Monkeypox BELatina Latinx
Image courtesy of BELatina.

It is not surprising that, after all we suffered during the COVID-19 pandemic, any news of contagious diseases puts us on alert. Recent reports of monkeypox cases have touched precisely this nerve after the World Health Organization (WHO) confirmed more than 250 cases, 10 of which were reported in the United States.

However, the organization assured on Monday that “it is nothing like COVID.”

“At the moment, we are not concerned about a global pandemic,” said Dr. Rosamund Lewis, technical lead on monkeypox for the WHO. “We are concerned that individuals may acquire this infection through high-risk exposure if they don’t have the information they need to protect themselves.”

Monkeypox is a zoonotic infectious viral disease, meaning it can affect both humans and other animals. It was first identified in 1958 among laboratory monkeys in Copenhagen, Denmark, and the first human cases were found in 1970 in the Democratic Republic of Congo.

Early symptoms of monkeypox include fever, headache, muscle aches, chills, back pain, and feeling extremely tired. Subsequently, patients develop rashes that form blisters and scabs, most often on the face, hands, feet, genitals, and eyes.

Specialists have explained that this disease can be spread by handling bushmeat, animal bites or scratches, body fluids, contaminated objects, or close contact with an infected person.

The time from exposure to onset of symptoms is approximately 12 days, with symptoms lasting two to four weeks.

In 2003, an outbreak occurred in the United States that was traced to a pet store selling rodents imported from Ghana. This year’s monkeypox outbreak represented the first incidence of widespread community transmission outside Africa and began in the United Kingdom in May 2022.

“The situation is evolving rapidly, and WHO expects that there will be more cases identified as surveillance expands in non-endemic countries,” the WHO warned in an update released Sunday.

According to NBC News, the Centers for Disease Control and Prevention had identified 10 cases of monkeypox in eight U.S. states as of Friday: California, Colorado, Florida, Massachusetts, New York, Utah, Virginia, and Washington.

“The U.S. has the resources we need to help us respond to monkeypox in this country right now. We’ve been preparing for this type of outbreak for decades,” CDC Director Dr. Rochelle Walensky said in a Thursday briefing.

Walensky mentioned two vaccines that are approved by the Food and Drug Administration for smallpox and stored in the National Strategic Stockpile.

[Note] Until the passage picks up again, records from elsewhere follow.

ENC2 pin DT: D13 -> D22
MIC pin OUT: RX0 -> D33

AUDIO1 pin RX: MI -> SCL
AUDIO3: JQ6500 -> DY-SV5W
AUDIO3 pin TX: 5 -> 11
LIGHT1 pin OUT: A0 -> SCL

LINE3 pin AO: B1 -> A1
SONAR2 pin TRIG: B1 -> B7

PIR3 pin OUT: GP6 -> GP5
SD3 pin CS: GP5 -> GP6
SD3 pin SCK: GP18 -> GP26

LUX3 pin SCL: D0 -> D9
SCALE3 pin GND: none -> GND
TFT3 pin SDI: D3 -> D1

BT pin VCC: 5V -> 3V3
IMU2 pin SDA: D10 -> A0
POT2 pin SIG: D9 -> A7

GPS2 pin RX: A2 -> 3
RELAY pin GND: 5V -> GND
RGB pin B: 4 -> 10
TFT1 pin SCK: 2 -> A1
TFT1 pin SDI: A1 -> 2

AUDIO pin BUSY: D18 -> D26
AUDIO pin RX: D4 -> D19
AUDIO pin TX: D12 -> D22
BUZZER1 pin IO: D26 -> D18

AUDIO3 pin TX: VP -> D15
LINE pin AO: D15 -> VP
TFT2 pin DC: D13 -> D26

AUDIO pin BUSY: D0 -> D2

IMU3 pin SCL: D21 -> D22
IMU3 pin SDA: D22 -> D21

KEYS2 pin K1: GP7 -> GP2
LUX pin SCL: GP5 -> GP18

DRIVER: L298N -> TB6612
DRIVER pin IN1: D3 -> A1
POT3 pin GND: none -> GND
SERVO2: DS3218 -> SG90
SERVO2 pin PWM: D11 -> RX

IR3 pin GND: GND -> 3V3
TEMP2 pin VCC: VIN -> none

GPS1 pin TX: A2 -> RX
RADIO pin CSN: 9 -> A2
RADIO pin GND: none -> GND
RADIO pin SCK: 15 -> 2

The U.S. has 100 million doses of one vaccine, called ACAM2000. The second, called Jynneos, is FDA-approved for use against monkeypox, and some doses have already been distributed.

Experts remain optimistic that the outbreak can be contained through contact tracing and targeted vaccination, NBC continued.

“We’re working hard to contain the cases that are happening, so they don’t spread onward,” Jennifer McQuiston, deputy director of the CDC’s High Consequence Pathogens and Pathology division, said Thursday.

“We continue to watch what is happening and think about whether wider vaccination recommendations would make sense, but at this time, we only have nine known cases,” McQuiston added. “We have contacts that we’ve identified associated with those cases that would likely most benefit from the vaccine, and so that’s where we’re focusing our energies right now.”